*Data in this exercise*:
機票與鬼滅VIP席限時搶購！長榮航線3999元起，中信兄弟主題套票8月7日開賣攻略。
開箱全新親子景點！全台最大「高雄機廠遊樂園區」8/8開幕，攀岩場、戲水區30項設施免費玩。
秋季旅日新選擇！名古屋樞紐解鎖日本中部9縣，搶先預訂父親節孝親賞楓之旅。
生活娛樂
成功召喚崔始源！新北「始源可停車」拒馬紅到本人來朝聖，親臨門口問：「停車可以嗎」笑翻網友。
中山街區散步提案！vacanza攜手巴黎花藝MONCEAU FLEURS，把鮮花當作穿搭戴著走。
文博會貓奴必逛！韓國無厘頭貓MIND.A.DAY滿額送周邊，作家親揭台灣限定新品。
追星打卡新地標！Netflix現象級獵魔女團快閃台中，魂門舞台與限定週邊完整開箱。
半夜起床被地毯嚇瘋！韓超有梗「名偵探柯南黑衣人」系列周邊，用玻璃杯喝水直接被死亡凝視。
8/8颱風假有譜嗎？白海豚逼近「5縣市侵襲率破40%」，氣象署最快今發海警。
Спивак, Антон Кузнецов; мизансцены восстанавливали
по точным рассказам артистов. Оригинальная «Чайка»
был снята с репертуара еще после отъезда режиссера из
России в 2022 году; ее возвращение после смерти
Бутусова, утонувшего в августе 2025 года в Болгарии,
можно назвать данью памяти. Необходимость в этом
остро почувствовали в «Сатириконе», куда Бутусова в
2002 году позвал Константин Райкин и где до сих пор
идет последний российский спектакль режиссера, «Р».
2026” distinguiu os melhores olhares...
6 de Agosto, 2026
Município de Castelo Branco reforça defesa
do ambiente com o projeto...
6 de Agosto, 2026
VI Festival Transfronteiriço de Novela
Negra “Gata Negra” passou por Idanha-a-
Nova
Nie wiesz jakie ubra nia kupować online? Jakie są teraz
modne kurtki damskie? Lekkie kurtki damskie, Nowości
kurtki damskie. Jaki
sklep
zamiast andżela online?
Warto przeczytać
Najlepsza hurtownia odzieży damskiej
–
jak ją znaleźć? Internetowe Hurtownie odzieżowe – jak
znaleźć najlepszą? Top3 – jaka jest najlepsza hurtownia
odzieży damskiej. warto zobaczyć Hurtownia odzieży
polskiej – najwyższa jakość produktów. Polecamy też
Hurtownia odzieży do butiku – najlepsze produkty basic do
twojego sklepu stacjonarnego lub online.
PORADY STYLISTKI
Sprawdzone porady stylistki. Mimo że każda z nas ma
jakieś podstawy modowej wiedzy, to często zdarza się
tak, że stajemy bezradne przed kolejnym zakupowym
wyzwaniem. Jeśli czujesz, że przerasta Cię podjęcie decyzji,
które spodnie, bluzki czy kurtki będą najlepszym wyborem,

*What you should do*: Copy exactly, and only, the lines from the one containing "kurtki damskie. Jaki" through the last line of the listing.

*Written answer*:
kurtki damskie. Jaki
sklep
zamiast andżela online?
Warto przeczytać
Najlepsza hurtownia odzieży damskiej
–
jak ją znaleźć? Internetowe Hurtownie odzieżowe – jak
znaleźć najlepszą? Top3 – jaka jest najlepsza hurtownia
odzieży damskiej. warto zobaczyć Hurtownia odzieży
polskiej – najwyższa jakość produktów. Polecamy też
Hurtownia odzieży do butiku – najlepsze produkty basic do
twojego sklepu stacjonarnego lub online.
PORADY STYLISTKI
Sprawdzone porady stylistki. Mimo że każda z nas ma
jakieś podstawy modowej wiedzy, to często zdarza się
tak, że stajemy bezradne przed kolejnym zakupowym
wyzwaniem. Jeśli czujesz, że przerasta Cię podjęcie decyzji,
które spodnie, bluzki czy kurtki będą najlepszym wyborem,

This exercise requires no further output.